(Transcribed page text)
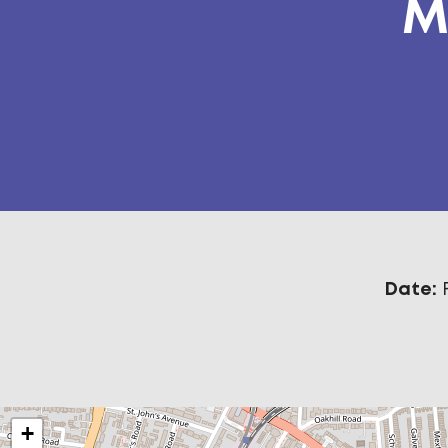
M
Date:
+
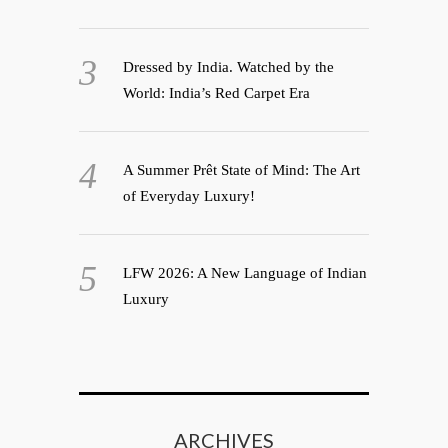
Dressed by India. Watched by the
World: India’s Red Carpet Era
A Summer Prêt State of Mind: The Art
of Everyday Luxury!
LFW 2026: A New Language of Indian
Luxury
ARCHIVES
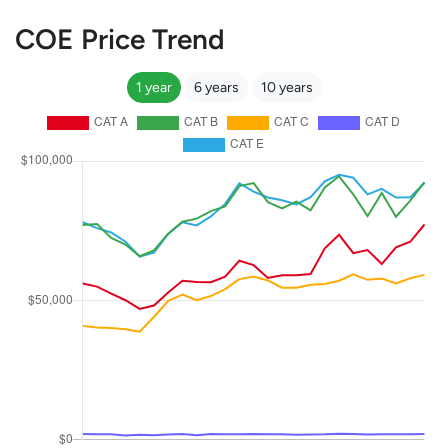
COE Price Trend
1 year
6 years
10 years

### ASSIGNMENT:
Can you reproduce every line of text from the rows above word for word, leaving out the pictures?

### SOLUTION TO THIS TASK:
M
Date:
+
Dressed by India. Watched by the
World: India’s Red Carpet Era
A Summer Prêt State of Mind: The Art
of Everyday Luxury!
LFW 2026: A New Language of Indian
Luxury
ARCHIVES
COE Price Trend
1 year
6 years
10 years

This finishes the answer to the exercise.